_SOURCE TEXT_.
Image Quality and Features Elsewhere

We've mentioned that G80 is largely orthogonal in the ROP and filter hardware, but without much concrete proof. As a D3D10 part it's safe to assume various support for surface formats and how you can use them, such that they help define final pixels, but without a driver we're stuck using D3D9 (still) to check what the chip is capable of as far as DirectX goes.

To that end, we engineered a small D3D9 test application that queried all available surface formats across the common types used for filtered textures (RTs, cubemaps, basic surfaces, volume textures, etc) for the D3DUSAGE_QUERY_FILTER flag, and whether they support the multisample modes (D3DMULTISAMPLE_ X_SAMPLES, where X is the sample count).

The results are telling, with every surface format filterable and everything bar X1R5G5B5 supporting multisampling, backing up what NVIDIA claim for G80's image quality abilities, as concerns filtering and antialiasing as least. The chip only exposes support for point sampling of vertex texture formats under D3D9 though, as expected, and you can only linearly filter volume and cube textures, with non-linear filtering mostly the realm of RTs and basic texture surfaces.

As far as filtering quality goes, the current G80 driver doesn't under- or over-filter across MIP texture boundaries (the cause of shimmering complaints in prior NVIDIA hardware) so hopefully that's the case for the product's entire lifetime. In terms of the hardware helping to remove other aliasing artifacts, we look to the Performance article for that, since it'll help (in part) to explain how developers can use available features and performance to enhance IQ outside of the usual hardware-based (and somewhat fixed function) remits.

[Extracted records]
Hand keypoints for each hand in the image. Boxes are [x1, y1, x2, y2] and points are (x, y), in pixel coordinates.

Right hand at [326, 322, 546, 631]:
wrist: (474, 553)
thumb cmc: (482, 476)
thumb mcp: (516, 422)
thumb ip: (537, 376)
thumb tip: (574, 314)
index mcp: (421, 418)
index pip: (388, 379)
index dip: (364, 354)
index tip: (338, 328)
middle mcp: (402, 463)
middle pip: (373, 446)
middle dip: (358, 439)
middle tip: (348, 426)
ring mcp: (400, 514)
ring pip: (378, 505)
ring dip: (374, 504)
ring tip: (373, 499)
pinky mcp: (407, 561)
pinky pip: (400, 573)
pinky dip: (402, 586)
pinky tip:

_EXERCISES_.
1/ According to the text on G80 image quality, which surface format is the only one that does not support multisampling?
2/ Print the stretch of the text on G80 image quality from "To that end, we" through "the sample count).".

_TASK RESULTS_.
1/ X1R5G5B5

2/
To that end, we engineered a small D3D9 test application that queried all available surface formats across the common types used for filtered textures (RTs, cubemaps, basic surfaces, volume textures, etc) for the D3DUSAGE_QUERY_FILTER flag, and whether they support the multisample modes (D3DMULTISAMPLE_ X_SAMPLES, where X is the sample count).